Sunday 16 November 2014

Review || The Last Werewolf by Glen Duncan


The Last Werewolf by Glen Duncan ★☆☆☆☆
Jake Marlowe is the last werewolf. Now just over 200 years old, Jake has an insatiable appreciation for good scotch, books, and the pleasures of the flesh, with a voracious libido and a hunger for meat that drives him crazy each full moon. Although he is physically healthy, Jake has slipped into a deep existential crisis, considering taking his own life and ending a legend that has lived for thousands of years. But there are two dangerous groups--one new, one ancient--with reasons of their own for wanting Jake very much alive.

1.5 stars?

Basically, my reaction to the whole thing can be summed up with this gif:



Because really. Now, I get that Jake not being a likeable narrator is 100% the point. And that's not even what I minded about him. It was more that I don't think Jake's a relateable narrator if you're not male.

A lot of people slag off on this book because it's "literary fiction about werewolves". And by that, they take issue with the pretentious writing. Which, I'll give them, because at first I wasn't sure if I was going to be able to get past it. I did, though, because you adapt to it.

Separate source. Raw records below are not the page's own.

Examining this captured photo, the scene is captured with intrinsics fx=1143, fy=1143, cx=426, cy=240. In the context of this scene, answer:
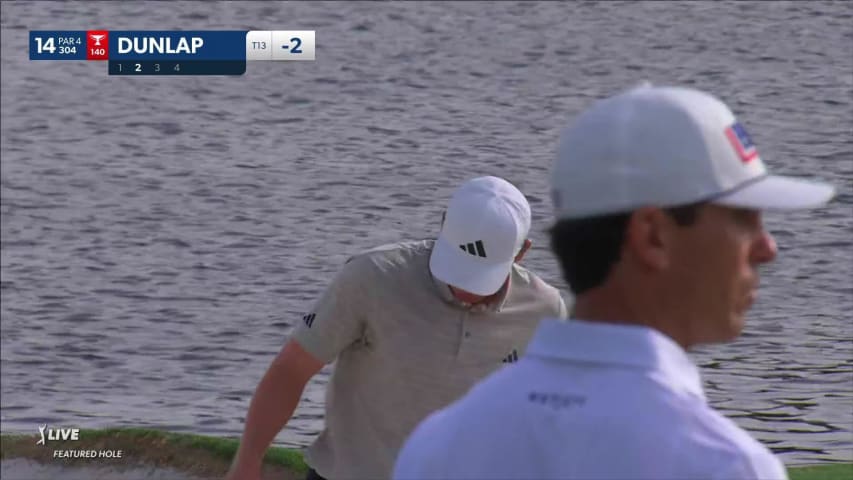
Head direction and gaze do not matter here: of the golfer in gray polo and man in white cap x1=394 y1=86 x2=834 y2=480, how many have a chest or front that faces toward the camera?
1

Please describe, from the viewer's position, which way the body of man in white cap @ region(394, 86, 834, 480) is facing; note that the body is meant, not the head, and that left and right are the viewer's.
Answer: facing away from the viewer and to the right of the viewer

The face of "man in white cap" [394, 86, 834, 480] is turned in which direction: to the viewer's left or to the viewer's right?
to the viewer's right

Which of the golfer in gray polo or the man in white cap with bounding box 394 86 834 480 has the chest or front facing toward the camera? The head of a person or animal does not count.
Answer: the golfer in gray polo

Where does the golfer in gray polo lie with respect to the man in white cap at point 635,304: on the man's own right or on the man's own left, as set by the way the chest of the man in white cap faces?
on the man's own left

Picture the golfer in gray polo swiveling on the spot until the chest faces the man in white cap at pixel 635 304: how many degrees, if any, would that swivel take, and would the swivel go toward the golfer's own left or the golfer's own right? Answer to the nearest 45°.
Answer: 0° — they already face them

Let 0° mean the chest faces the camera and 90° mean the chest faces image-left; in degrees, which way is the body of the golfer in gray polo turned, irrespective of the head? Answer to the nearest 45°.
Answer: approximately 0°
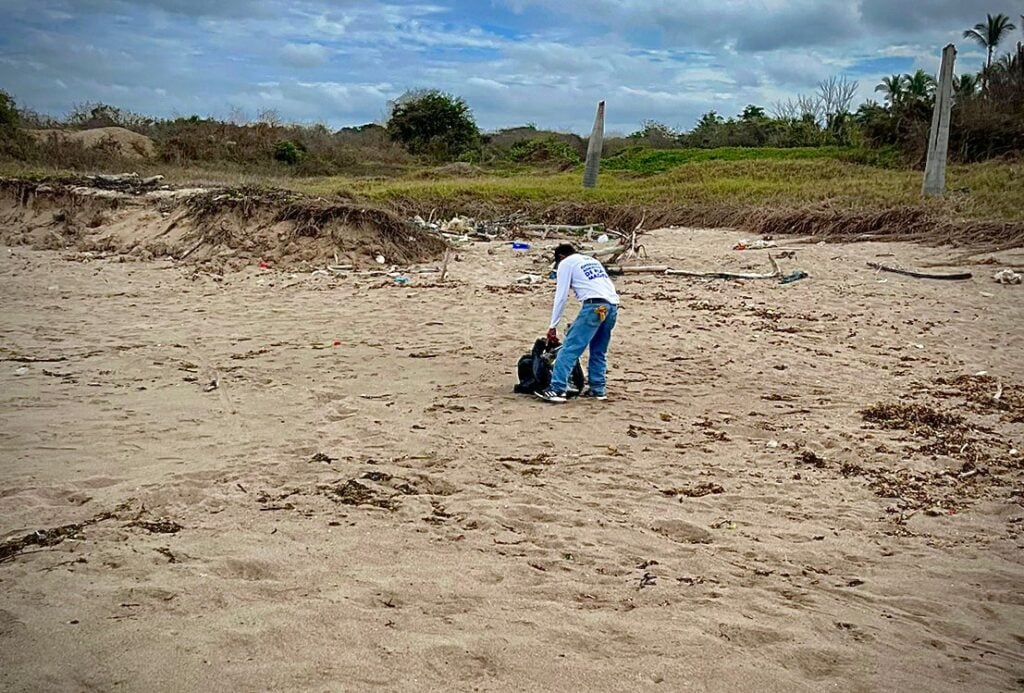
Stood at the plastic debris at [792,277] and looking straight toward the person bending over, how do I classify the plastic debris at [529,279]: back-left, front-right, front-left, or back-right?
front-right

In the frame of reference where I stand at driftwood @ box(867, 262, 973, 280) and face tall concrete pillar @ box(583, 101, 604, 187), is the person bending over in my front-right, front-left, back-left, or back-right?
back-left

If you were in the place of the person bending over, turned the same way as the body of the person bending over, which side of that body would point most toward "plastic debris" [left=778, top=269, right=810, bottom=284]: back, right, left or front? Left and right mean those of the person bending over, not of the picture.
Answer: right

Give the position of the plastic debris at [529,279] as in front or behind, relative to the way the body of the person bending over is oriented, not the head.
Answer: in front

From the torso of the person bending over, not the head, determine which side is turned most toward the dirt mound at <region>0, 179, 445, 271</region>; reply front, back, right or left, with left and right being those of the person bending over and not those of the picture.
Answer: front

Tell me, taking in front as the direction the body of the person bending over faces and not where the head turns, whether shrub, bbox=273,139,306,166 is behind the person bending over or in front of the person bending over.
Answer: in front

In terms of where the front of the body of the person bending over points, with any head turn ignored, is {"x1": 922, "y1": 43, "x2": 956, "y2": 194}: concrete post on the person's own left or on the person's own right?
on the person's own right

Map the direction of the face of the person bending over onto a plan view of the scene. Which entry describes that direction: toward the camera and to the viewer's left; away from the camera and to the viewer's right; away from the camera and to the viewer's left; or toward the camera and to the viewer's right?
away from the camera and to the viewer's left

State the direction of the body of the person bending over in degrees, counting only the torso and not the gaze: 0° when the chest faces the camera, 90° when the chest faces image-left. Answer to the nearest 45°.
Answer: approximately 135°

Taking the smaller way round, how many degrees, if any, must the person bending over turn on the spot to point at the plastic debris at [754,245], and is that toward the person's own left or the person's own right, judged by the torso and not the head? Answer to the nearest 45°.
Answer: approximately 45° to the person's own right

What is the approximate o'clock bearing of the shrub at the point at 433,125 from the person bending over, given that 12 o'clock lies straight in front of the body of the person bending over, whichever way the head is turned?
The shrub is roughly at 1 o'clock from the person bending over.

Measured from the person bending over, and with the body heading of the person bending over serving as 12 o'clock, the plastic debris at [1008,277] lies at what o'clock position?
The plastic debris is roughly at 3 o'clock from the person bending over.
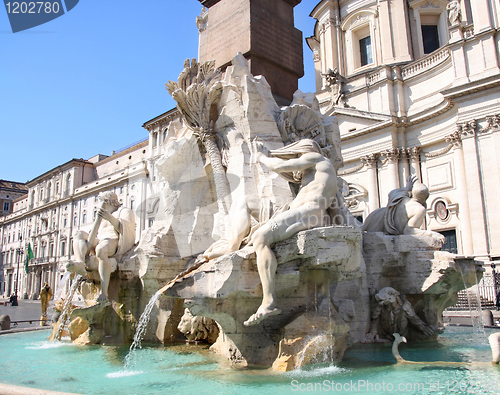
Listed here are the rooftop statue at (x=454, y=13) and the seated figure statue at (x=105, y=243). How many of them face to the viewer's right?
0

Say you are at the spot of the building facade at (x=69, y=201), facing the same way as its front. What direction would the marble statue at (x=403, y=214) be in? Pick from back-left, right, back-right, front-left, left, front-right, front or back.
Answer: front-left

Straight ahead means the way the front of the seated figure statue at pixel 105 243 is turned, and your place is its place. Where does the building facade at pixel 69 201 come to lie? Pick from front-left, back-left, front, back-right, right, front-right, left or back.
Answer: back-right

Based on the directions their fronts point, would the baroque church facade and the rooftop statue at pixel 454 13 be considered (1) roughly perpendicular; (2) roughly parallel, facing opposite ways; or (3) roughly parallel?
roughly parallel

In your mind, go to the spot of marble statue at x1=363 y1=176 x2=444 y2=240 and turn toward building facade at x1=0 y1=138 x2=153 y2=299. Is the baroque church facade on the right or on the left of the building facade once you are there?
right

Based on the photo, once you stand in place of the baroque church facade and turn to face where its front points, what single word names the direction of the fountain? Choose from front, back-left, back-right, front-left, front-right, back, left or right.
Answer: front-left

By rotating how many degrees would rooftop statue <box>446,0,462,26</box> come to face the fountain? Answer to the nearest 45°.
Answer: approximately 45° to its left

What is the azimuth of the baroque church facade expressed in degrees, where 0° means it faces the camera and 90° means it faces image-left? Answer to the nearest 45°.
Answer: approximately 45°

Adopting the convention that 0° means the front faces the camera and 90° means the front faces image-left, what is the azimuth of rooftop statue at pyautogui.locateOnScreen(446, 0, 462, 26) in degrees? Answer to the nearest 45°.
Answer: approximately 45°

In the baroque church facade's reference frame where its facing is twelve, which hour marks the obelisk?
The obelisk is roughly at 11 o'clock from the baroque church facade.
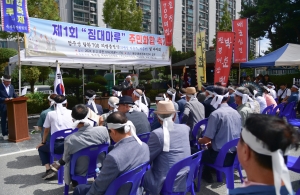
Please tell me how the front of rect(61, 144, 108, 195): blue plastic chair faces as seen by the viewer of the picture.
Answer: facing away from the viewer and to the left of the viewer

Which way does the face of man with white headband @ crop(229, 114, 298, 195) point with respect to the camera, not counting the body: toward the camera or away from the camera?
away from the camera

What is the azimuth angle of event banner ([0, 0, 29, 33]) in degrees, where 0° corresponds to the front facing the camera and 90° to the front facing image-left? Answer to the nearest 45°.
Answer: approximately 0°

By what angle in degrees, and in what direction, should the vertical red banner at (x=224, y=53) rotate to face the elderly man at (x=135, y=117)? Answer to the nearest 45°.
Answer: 0° — it already faces them

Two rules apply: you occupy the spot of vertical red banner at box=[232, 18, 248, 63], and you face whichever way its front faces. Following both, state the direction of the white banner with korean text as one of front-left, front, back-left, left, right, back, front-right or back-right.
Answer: front-right

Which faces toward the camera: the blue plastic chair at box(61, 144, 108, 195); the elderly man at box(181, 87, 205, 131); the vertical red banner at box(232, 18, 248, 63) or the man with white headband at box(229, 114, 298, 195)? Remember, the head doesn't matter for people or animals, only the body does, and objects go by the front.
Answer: the vertical red banner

But if you're going to criticize this book for being "literary", let's do it because it falls down all the same trappings: horrible representation and characterization of women, tortured male angsting--oh sorry, brooding, sex and drink and drugs just don't do it for me, recycled familial drama. And most bizarrely, insta-love. Which, I'll be honest, I expect to some degree in YA, so it seemed jarringly out of place here.

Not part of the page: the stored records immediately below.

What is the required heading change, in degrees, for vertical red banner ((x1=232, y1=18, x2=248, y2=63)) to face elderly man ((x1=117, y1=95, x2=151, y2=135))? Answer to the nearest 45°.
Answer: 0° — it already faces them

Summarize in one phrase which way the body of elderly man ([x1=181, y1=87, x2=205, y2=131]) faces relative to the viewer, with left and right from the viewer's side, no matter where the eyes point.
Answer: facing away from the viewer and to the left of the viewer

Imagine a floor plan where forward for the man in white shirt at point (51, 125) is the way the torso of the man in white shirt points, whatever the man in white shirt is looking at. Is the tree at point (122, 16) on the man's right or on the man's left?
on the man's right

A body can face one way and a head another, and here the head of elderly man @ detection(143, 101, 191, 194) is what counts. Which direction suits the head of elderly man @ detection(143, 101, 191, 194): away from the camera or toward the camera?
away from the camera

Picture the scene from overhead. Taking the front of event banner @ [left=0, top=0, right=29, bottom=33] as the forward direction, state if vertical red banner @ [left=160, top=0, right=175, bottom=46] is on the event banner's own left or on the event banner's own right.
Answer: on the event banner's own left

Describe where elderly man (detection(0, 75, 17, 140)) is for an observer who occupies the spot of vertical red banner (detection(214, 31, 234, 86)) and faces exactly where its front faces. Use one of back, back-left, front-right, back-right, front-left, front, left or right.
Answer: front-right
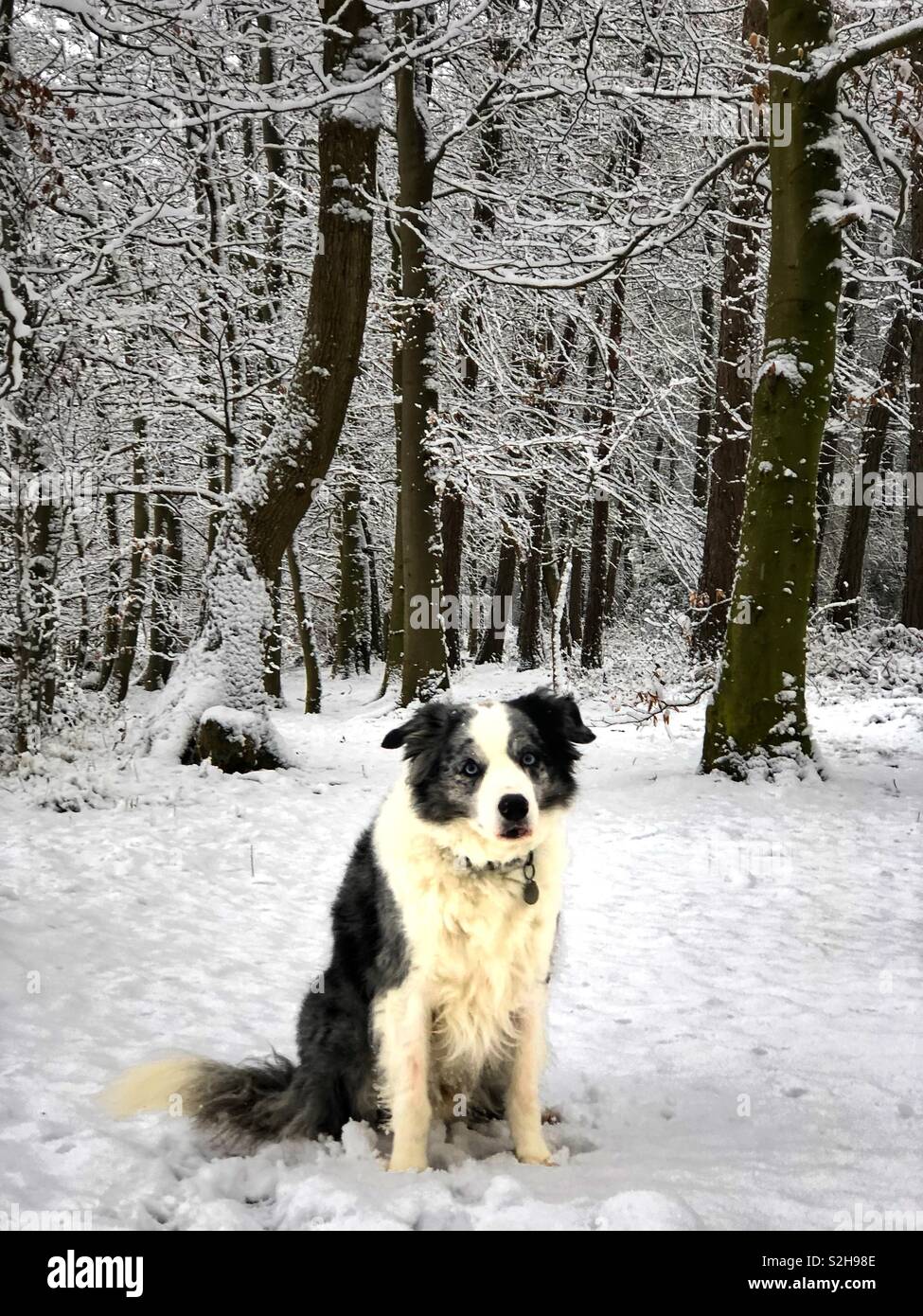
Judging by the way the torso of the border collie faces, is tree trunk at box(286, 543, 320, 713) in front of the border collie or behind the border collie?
behind

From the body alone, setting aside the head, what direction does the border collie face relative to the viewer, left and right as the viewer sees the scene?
facing the viewer and to the right of the viewer

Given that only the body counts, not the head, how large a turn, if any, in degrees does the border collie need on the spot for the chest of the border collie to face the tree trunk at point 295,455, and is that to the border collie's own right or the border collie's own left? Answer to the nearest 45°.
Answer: approximately 135° to the border collie's own left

I'll admit, my interest was peaked with the addition of Tallula, but I mostly spent the next few chapters wishing we were telling her story instead of Jake's. But the way the book ended doesn't make me want to read on despite this. Mostly because I'd want her story, but as told by someone else.

But whatever. I read it. I didn't particularly enjoy it for any considerable stretch. And now it'll go in the 'to donate' pile. There it is. (I'll admit, this was a cover buy anyway and I mostly picked it up to read to see if it was worth keeping around. And it wasn't. So.)